OBJECTIVES: Disease-modifying therapies (DMTs) reduce the activity and progression of multiple sclerosis (MS) with high-efficacy DMTs defined as those that reduce relapses by 50%. While several studies have investigated discontinuation rates of high-efficacy DMTs, there are no published reviews synthesizing their results. Our objective was to identify the rates and reasons for discontinuing high-efficacy DMTs among adult patients with MS.

METHODS: In this targeted literature review, we included observational studies published in English between January 2020 and January 2024 that were conducted on adult patients with MS taking high-efficacy DMTs and had reported outcomes of rates and/or reasons for discontinuation of high-efficacy DMTs. We identified and screened the titles/abstracts of 210 articles and full texts of 29 studies.

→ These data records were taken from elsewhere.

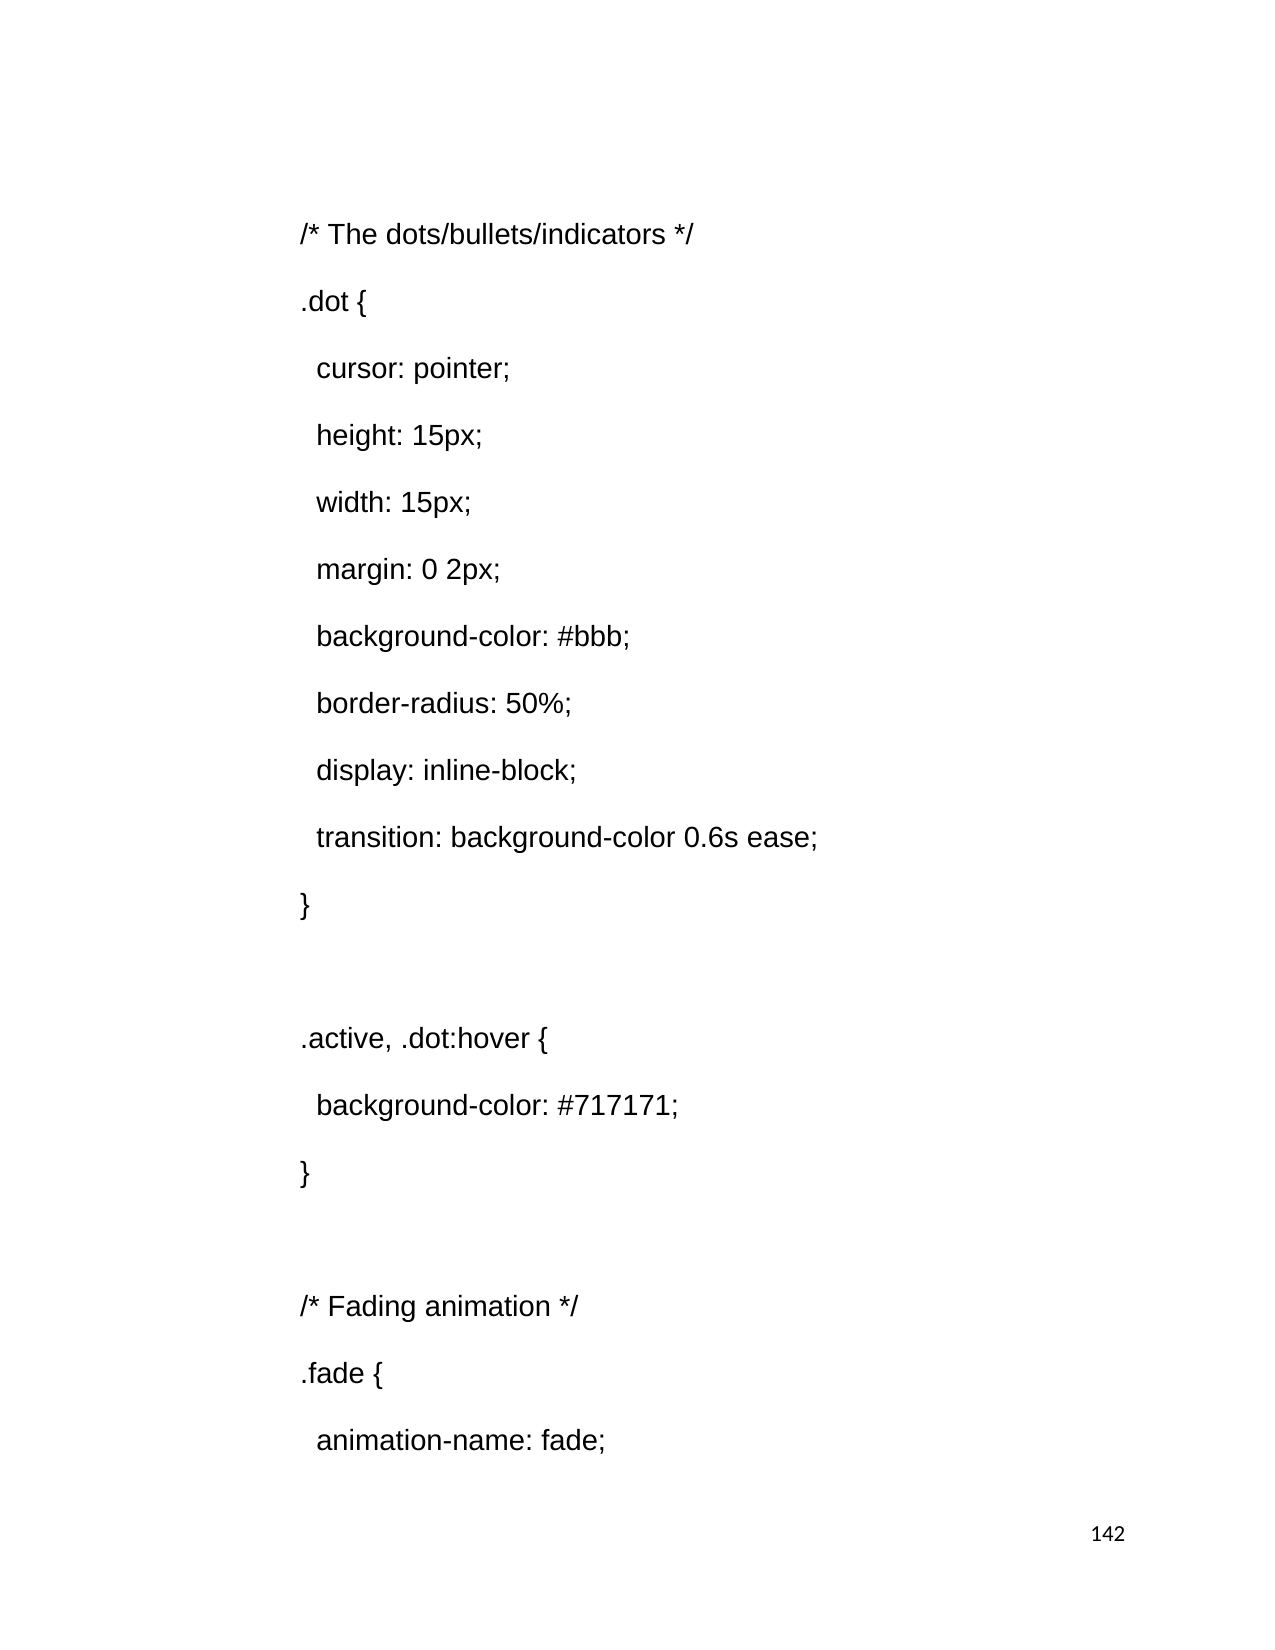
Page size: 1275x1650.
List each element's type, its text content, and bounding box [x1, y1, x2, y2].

text /* Fading animation */ [150, 1289, 1125, 1322]
text } [150, 1155, 1125, 1188]
text margin: 0 2px; [150, 552, 1125, 585]
text /* The dots/bullets/indicators */ [150, 217, 1125, 251]
text .active, .dot:hover { [150, 1021, 1125, 1054]
text height: 15px; [150, 418, 1125, 451]
text .fade { [150, 1356, 1125, 1389]
text border-radius: 50%; [150, 686, 1125, 719]
text background-color: #717171; [150, 1088, 1125, 1121]
text } [150, 887, 1125, 920]
text cursor: pointer; [150, 351, 1125, 384]
text width: 15px; [150, 485, 1125, 518]
text display: inline-block; [150, 753, 1125, 786]
text transition: background-color 0.6s ease; [150, 820, 1125, 853]
text .dot { [150, 284, 1125, 317]
text animation-name: fade; [150, 1423, 1125, 1456]
text background-color: #bbb; [150, 619, 1125, 652]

RESULTS: We included 14 studies: 10 reported discontinuation rates and reasons while four reported only discontinuation rates. These studies varied widely with sample sizes between 29-1,934 participants per high-efficacy DMT and treatment follow-up spanning 11.8-54 months with most in the range of 12-24 months. After 12-24 months of follow-up, discontinuation rates were 54.8% for alemtuzumab, 34.4-45.0% for natalizumab, 25.5% for ofatumumab, 1.0-25.0% for ocrelizumab, and 4.3-9.0% for cladribine. Alemtuzumab, natalizumab, and cladribine were primarily discontinued for medical reasons. Ocrelizumab was largely discontinued for intolerability. Ofatumumab did not have reported discontinuation reasons. Alemtuzumab and natalizumab had the highest rates of discontinuation after 12-24 months and were both primarily discontinued due to medical reasons, such as clinical relapses or disability progression.

CONCLUSIONS: Treatment efficacy was the driving factor in the discontinuation of high-efficacy DMTs compared to intolerability or non-medical reasons after 12-24 months. The included studies were heterogeneous in terms of length of follow-up, sample sizes, and definitions for discontinuation. Future studies should continue to explore discontinuation trends among newer high-efficacy DMTs, including ofatumumab and ublituximab, and utilize a consistent definition for DMT discontinuation.